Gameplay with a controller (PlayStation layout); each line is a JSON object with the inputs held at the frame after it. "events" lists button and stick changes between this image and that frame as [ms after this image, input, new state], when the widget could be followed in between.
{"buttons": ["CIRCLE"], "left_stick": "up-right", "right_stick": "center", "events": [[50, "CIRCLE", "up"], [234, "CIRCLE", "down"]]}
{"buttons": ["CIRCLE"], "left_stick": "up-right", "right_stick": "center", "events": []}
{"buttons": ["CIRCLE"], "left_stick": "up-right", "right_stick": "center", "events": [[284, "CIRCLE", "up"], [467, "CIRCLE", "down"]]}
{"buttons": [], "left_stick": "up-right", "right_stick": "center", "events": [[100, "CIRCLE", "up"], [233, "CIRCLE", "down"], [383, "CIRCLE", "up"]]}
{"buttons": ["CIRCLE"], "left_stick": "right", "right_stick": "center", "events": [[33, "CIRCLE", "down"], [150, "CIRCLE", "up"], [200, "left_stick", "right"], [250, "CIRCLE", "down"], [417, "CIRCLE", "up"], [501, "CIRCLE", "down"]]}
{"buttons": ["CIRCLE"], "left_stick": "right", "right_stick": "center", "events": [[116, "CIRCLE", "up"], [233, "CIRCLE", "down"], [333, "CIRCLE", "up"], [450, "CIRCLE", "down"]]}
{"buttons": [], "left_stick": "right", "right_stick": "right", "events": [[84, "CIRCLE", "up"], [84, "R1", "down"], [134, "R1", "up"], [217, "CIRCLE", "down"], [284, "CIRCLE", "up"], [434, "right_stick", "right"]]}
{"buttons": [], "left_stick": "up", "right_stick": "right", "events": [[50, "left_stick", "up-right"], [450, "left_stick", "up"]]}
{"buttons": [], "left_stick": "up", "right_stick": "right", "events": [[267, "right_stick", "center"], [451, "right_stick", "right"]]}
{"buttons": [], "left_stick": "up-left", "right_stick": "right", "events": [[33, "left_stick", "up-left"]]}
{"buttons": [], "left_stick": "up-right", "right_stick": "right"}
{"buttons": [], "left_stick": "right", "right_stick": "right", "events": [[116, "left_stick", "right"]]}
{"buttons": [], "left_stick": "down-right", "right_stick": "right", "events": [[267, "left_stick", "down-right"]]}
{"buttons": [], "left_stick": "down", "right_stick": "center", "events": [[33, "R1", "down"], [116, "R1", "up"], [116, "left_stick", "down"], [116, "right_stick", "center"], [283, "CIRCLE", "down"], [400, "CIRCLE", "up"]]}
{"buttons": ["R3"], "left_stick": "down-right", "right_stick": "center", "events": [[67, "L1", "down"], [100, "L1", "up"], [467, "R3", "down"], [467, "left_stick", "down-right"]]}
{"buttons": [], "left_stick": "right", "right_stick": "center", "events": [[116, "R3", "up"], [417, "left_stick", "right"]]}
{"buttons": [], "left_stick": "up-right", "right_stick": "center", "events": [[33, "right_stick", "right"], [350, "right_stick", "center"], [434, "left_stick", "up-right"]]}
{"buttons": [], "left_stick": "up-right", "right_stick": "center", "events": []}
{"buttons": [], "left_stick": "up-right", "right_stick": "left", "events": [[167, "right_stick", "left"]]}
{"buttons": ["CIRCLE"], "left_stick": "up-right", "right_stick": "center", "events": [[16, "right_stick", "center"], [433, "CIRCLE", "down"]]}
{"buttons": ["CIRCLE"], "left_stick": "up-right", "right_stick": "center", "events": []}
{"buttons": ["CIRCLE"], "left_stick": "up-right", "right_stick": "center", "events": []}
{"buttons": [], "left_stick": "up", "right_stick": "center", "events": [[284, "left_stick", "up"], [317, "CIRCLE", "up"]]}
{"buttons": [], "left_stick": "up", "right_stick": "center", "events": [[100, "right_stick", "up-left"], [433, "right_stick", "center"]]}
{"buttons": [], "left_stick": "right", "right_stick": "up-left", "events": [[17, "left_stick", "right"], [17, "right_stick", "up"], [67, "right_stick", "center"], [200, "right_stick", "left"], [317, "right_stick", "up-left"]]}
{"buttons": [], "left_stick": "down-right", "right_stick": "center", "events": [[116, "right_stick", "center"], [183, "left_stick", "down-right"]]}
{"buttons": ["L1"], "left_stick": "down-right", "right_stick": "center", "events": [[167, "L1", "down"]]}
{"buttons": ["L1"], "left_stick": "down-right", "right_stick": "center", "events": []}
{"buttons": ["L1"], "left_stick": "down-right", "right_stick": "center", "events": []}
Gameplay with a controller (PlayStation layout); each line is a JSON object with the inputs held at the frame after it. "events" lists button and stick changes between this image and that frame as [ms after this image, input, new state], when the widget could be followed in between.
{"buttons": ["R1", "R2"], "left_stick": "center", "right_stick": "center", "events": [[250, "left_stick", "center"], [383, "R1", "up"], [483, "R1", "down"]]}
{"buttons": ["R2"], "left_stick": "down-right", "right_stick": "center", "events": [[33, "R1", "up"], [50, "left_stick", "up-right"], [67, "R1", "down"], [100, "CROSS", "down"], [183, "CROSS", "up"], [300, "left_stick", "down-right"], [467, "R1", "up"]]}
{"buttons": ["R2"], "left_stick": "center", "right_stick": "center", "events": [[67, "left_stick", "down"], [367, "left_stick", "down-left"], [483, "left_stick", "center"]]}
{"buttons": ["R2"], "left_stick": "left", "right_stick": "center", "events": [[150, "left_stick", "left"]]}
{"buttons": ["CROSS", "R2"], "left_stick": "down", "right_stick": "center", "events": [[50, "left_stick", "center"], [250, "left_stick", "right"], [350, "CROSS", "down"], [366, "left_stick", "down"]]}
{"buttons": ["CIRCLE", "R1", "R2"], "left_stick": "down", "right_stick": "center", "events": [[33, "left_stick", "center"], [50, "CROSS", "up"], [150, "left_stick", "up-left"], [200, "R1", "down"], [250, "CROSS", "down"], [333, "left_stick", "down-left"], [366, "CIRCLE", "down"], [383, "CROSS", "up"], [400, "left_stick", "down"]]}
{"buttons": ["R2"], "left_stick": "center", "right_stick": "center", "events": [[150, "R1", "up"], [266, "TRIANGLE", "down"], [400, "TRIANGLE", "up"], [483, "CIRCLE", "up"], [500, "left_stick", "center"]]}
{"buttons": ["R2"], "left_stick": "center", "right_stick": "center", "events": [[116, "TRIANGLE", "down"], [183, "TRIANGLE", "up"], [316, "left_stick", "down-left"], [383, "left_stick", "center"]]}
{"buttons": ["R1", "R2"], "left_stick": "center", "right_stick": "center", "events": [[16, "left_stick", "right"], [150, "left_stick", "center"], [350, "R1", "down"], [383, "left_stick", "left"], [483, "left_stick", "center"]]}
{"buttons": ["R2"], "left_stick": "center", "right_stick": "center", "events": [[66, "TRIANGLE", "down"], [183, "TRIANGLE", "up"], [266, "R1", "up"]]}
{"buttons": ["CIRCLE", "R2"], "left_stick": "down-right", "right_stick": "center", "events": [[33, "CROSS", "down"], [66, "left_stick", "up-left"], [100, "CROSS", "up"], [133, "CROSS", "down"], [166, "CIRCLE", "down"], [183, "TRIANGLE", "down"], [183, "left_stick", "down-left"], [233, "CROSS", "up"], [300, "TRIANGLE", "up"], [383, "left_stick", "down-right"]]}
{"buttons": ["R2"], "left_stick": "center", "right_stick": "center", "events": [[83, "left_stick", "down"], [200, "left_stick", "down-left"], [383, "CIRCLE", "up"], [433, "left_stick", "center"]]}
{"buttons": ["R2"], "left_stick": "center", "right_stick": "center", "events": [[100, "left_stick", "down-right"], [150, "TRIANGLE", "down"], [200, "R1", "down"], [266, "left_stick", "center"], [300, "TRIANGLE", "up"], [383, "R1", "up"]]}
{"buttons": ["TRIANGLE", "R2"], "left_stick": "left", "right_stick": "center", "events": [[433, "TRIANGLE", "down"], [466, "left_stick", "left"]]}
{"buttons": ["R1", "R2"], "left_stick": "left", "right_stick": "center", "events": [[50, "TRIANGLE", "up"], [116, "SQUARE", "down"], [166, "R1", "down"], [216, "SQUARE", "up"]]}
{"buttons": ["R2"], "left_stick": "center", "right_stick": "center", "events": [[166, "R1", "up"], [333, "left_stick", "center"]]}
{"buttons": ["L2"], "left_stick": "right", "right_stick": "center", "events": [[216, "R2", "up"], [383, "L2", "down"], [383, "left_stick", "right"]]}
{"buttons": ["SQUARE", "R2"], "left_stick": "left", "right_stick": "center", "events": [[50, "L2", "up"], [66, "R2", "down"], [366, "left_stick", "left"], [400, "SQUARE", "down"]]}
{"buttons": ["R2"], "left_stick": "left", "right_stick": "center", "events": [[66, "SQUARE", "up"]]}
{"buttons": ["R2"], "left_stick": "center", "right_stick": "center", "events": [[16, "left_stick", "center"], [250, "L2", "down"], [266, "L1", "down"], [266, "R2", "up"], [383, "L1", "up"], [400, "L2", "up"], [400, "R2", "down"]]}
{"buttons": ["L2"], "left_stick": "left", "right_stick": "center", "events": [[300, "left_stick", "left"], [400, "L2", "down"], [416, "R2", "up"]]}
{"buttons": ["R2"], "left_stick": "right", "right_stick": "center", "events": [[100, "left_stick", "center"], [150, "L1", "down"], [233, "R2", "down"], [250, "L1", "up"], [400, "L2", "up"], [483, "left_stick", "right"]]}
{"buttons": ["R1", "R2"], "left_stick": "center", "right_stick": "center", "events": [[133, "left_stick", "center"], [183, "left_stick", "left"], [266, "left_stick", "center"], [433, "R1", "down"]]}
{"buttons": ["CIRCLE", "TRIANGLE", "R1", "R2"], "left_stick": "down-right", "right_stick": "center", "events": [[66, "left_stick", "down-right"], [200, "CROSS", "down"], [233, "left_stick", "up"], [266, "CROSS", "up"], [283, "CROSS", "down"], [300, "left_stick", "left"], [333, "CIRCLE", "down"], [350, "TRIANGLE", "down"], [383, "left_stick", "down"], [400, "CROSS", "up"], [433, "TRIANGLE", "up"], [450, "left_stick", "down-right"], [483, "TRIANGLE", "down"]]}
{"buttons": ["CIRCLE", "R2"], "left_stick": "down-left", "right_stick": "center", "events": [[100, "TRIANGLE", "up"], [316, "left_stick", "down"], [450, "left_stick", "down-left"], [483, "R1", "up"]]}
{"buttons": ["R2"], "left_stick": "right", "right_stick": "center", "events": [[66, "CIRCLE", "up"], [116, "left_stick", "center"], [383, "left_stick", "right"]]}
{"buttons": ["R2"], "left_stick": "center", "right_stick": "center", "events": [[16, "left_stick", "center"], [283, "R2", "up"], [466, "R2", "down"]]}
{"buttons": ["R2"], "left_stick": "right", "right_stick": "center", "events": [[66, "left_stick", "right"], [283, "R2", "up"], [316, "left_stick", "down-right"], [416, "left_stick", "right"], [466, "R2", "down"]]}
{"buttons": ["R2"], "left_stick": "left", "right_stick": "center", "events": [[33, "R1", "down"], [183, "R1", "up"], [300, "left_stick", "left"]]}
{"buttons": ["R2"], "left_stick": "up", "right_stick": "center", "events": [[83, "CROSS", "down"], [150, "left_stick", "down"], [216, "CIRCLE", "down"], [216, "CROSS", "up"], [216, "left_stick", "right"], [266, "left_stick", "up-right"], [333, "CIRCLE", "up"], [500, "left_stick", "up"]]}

○ ○ ○ ○

### EXERCISE REQUIREMENTS
Check every line above for the word "SQUARE" and copy those that have it.

### OUTPUT BELOW
{"buttons": ["R1", "R2"], "left_stick": "left", "right_stick": "center", "events": [[50, "TRIANGLE", "up"], [116, "SQUARE", "down"], [166, "R1", "down"], [216, "SQUARE", "up"]]}
{"buttons": ["SQUARE", "R2"], "left_stick": "left", "right_stick": "center", "events": [[50, "L2", "up"], [66, "R2", "down"], [366, "left_stick", "left"], [400, "SQUARE", "down"]]}
{"buttons": ["R2"], "left_stick": "left", "right_stick": "center", "events": [[66, "SQUARE", "up"]]}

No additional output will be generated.